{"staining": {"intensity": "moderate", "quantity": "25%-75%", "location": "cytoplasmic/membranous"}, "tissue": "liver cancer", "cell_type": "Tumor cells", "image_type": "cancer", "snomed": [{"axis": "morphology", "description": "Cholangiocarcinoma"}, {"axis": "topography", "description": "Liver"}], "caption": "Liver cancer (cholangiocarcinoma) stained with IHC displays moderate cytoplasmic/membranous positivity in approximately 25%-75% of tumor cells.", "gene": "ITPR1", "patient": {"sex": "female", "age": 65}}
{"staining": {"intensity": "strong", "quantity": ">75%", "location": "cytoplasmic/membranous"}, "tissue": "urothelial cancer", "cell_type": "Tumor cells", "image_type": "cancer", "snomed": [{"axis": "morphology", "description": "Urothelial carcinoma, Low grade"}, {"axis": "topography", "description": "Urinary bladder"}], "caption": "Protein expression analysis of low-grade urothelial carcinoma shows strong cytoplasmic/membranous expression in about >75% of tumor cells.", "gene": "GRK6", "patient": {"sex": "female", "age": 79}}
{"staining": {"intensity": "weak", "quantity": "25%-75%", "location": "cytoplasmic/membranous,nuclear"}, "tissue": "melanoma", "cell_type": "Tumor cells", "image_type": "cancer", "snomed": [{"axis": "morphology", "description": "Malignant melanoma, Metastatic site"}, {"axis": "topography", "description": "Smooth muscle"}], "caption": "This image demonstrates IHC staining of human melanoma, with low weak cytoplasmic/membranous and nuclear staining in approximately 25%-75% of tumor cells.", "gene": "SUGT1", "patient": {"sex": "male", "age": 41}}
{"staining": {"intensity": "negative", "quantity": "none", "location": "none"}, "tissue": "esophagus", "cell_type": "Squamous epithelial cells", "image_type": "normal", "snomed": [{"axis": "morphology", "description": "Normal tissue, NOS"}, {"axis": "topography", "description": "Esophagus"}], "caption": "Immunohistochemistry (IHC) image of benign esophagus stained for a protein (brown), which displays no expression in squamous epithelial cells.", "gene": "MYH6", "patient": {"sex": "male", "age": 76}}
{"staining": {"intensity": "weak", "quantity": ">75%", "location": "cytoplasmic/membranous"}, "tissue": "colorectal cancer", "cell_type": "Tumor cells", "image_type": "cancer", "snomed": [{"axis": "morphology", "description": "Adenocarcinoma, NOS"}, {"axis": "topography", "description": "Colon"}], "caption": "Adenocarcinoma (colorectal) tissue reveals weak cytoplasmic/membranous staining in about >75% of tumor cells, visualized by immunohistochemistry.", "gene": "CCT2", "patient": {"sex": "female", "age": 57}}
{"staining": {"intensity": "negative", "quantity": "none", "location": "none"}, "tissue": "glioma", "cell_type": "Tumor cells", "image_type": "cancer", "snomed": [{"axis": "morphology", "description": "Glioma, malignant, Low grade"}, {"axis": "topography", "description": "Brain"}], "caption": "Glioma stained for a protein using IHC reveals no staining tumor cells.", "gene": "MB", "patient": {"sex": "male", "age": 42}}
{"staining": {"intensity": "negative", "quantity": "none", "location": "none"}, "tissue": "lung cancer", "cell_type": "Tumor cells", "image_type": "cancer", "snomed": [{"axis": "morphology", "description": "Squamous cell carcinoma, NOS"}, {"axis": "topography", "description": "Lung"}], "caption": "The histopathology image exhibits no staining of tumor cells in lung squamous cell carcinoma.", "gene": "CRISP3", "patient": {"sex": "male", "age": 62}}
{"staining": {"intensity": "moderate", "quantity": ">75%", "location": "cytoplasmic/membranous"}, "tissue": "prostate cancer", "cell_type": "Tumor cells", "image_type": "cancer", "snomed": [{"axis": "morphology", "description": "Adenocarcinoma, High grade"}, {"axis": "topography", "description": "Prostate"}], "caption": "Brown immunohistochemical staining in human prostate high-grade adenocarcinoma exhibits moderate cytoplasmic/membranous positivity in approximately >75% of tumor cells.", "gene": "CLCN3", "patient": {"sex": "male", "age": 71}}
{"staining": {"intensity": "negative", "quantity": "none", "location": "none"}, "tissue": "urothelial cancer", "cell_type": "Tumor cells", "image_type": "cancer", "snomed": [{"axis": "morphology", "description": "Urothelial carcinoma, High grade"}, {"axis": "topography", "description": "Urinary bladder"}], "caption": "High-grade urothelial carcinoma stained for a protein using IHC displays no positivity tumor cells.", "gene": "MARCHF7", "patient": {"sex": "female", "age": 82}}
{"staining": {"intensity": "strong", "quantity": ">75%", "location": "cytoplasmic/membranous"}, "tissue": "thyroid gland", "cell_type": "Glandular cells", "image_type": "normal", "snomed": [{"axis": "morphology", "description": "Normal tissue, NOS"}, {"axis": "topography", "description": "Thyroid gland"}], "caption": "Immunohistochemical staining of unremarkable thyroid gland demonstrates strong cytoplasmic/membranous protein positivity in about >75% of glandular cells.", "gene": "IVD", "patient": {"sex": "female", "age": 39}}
━━━
Your objective ::
Return a copy of each line in the entries that contains "urothelial".

Your response ::
{"staining": {"intensity": "strong", "quantity": ">75%", "location": "cytoplasmic/membranous"}, "tissue": "urothelial cancer", "cell_type": "Tumor cells", "image_type": "cancer", "snomed": [{"axis": "morphology", "description": "Urothelial carcinoma, Low grade"}, {"axis": "topography", "description": "Urinary bladder"}], "caption": "Protein expression analysis of low-grade urothelial carcinoma shows strong cytoplasmic/membranous expression in about >75% of tumor cells.", "gene": "GRK6", "patient": {"sex": "female", "age": 79}}
{"staining": {"intensity": "negative", "quantity": "none", "location": "none"}, "tissue": "urothelial cancer", "cell_type": "Tumor cells", "image_type": "cancer", "snomed": [{"axis": "morphology", "description": "Urothelial carcinoma, High grade"}, {"axis": "topography", "description": "Urinary bladder"}], "caption": "High-grade urothelial carcinoma stained for a protein using IHC displays no positivity tumor cells.", "gene": "MARCHF7", "patient": {"sex": "female", "age": 82}}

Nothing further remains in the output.